◆ **WORK REQUIRED**
Render the lines from the first one through the line containing "health insurance plan" as a Markdown table with the columns Row and Line text. Number each row and leave out blank lines.

◆ **AVAILABLE DATA**

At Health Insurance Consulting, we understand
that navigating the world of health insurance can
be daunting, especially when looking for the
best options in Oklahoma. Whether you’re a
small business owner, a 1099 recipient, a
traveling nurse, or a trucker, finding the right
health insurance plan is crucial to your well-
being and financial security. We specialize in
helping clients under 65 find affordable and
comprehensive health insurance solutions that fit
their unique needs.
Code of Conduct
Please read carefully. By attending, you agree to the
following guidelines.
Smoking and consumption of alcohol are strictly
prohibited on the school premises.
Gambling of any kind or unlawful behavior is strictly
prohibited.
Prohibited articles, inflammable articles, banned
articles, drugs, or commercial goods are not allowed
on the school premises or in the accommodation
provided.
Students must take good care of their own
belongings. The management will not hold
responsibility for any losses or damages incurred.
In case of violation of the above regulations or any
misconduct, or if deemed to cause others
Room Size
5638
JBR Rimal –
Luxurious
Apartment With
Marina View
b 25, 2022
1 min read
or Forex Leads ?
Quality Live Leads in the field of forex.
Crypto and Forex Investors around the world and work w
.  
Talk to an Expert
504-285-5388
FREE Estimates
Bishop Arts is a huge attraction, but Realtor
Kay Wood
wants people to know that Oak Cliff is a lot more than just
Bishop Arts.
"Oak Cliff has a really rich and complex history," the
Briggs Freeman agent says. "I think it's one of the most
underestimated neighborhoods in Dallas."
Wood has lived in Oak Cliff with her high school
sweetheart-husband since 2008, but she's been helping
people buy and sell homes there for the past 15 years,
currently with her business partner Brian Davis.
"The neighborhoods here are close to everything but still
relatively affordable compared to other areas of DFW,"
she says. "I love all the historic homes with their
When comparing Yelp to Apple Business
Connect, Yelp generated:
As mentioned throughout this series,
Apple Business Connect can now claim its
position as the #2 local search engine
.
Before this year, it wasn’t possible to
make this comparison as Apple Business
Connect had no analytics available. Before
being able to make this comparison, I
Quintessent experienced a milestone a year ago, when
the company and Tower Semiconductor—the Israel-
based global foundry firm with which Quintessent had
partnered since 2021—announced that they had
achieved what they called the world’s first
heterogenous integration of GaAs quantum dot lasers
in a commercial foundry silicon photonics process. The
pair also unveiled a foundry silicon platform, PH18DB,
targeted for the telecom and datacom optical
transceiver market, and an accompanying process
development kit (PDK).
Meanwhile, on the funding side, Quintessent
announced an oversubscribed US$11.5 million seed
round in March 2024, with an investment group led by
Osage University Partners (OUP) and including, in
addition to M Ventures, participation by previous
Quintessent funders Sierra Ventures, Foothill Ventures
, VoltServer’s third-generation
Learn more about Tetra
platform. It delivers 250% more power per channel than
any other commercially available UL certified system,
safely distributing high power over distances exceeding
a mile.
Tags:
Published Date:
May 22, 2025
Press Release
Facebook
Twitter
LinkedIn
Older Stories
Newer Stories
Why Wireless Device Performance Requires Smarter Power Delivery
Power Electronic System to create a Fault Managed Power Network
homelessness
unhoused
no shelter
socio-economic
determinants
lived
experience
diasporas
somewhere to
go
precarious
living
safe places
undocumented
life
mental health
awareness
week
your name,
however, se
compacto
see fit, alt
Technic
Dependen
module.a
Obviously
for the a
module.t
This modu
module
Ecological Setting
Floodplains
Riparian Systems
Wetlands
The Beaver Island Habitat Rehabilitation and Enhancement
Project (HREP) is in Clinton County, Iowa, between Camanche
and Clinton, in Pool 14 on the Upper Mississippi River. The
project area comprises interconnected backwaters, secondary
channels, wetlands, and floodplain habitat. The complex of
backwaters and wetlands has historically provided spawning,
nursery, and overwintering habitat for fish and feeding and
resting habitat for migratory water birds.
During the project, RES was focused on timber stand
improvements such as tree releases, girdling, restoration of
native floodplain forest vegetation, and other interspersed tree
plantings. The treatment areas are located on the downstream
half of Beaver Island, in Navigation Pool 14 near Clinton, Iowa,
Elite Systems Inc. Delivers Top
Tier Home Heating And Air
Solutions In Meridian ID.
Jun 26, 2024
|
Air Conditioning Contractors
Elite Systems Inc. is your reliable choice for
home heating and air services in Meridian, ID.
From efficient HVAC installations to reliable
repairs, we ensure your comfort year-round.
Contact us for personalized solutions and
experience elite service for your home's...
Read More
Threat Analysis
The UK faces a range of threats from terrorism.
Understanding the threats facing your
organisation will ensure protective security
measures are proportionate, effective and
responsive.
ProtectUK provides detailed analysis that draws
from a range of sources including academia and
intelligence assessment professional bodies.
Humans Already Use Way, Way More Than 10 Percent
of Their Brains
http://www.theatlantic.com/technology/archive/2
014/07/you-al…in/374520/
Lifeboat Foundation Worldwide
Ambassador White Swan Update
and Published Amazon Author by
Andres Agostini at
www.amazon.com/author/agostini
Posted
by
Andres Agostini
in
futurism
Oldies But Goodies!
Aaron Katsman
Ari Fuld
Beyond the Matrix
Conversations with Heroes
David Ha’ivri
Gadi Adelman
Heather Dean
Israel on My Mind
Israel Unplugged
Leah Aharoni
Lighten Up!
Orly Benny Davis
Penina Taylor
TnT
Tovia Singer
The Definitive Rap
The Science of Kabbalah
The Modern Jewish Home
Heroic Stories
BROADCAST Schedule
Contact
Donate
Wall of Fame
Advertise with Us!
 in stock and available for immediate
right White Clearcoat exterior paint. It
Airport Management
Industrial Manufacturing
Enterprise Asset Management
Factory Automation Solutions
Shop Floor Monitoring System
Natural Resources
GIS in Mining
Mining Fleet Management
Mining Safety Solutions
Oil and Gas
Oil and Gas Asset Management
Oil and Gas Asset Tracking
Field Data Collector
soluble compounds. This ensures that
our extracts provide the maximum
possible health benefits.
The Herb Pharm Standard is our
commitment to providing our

◆ **ANSWER FOR THE TASK**
| Row | Line text |
|---|---|
| 1 | At Health Insurance Consulting, we understand |
| 2 | that navigating the world of health insurance can |
| 3 | be daunting, especially when looking for the |
| 4 | best options in Oklahoma. Whether you’re a |
| 5 | small business owner, a 1099 recipient, a |
| 6 | traveling nurse, or a trucker, finding the right |
| 7 | health insurance plan is crucial to your well- |